A friend of mine uses what he calls a "conservative f" which he
computes as AverageTrade / AverageWin. I forget his derivation of
this but he feels it's a safer approach than optimal f.
I decided to modify Vince's approach to use the AVERAGE loss SO FAR,
and use that to compute the f$ and betsize using that approach. The
formulas I used were:
AvgLoss = (average loss so far in the system's history)
f$ = -AvgLoss / f
BetSize = AccountValue / f$
Same as Vince, except I use average loss instead of largest loss.
Since the average loss is a bit more stable than the max loss, this
seemed to stabilize the results some.

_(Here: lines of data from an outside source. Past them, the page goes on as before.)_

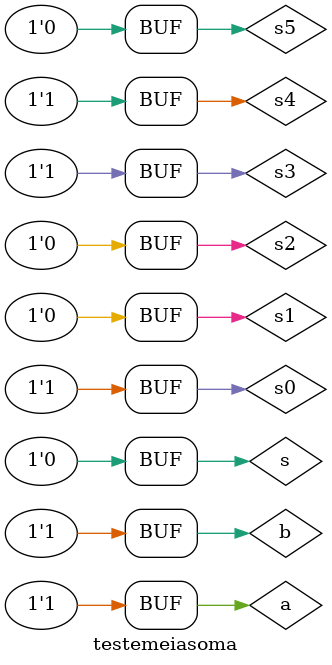
<source format=v>


module testemeiasoma;
reg a, b;
wire s1, s2, s3, s4, s5, s6, s, s0;

nand NAND1(s1, a, a);
nand NAND2(s2, b, b);
nand NAND3(s3, s1, b);
nand NAND4(s4, a, s2);
nand NAND5(s, s3, s4);
nand NAND6(s5, a, b);
nand NAND7(s0, s5, s5);

 // parte principal
  initial begin
      $display("Guia 03 - Exercicio 02");
		$display("Bruno Cesar Lopes Silva - 415985");
      $display("Meia Soma usando Nand");
      $display("\n a + b = s / vai um\n");
  		a=0; b=0;
		$monitor(" %b + %b = %b / %b", a, b, s, s0);
		#1 a=0; b=1;
		#1 a=1; b=0;
		#1 a=1; b=1;
		
		end
		
	endmodule // testemeiasoma
</source>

I usually ended up with an
"Average Loss f" value that was about 1/3 as large as the optimal f,
but the f$ value is only slightly smaller.

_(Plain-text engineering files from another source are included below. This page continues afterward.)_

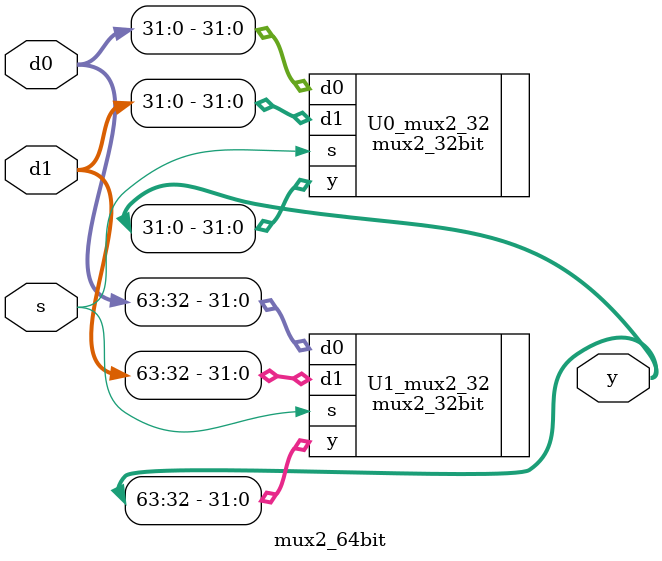
<source format=v>
module mux2_64bit(d0, d1, s, y);
	input [63:0] d0, d1;
	input s;
	output [63:0] y;
	
	// instance 2 to 1 mux
	mux2_32bit U0_mux2_32(.d0(d0[31:0]), .d1(d1[31:0]), .s(s), .y(y[31:0]));
	mux2_32bit U1_mux2_32(.d0(d0[63:32]), .d1(d1[63:32]), .s(s), .y(y[63:32]));
	
endmodule

</source>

Interestingly enough, the TWR (Terminal Wealth Relative, the account
value at the end of the test) with my "Average Loss" f was MUCH
larger than the TWR for Vince's optimal f, which he claims is the
"largest possible TWR." (Although I used max loss SO FAR, and he may
be referring to the max loss during the whole test -- but that's not
too helpful for realtime trading.) E.g. in the test case I ran, my
"AvgLoss f" TWR was **25 times** larger than Vince's TWR.
Is this "AvgLoss f" any safer than optimal f? I think so. Certainly
trading *at* optimal f is lunacy, and you wouldn't want to do that.
I wouldn't want to trade at my "AvgLoss f" either. But you could
trade at 80% of the "AvgLoss f" (.142 instead of .178) and make as
much as you'd make trading at Vince's opt f, and I'd bet the non-
optimal "AvgLoss f" value is a LOT safer than trading at Vince's opt
f. So for less risk you get equivalent return. It seems to be a bit
more resistant to large losses, but I haven't studied that very much.
Is this really better than Vince's opt f? I have no idea. :-) I
don't have the math background nor the inclination to pursue it to
prove if it's a safer approach. But it sure *seems* to provide
better return for equivalent risk.
If anybody would like to pursue it, I can send you my spreadsheet.
It's about 420kb compressed, so it's too big to post to RT. It's not
really documented, but if you would like to take the above writeup
and a few additional pointers and figure out the spreadsheet on your
own, let me know and you're welcome to a copy.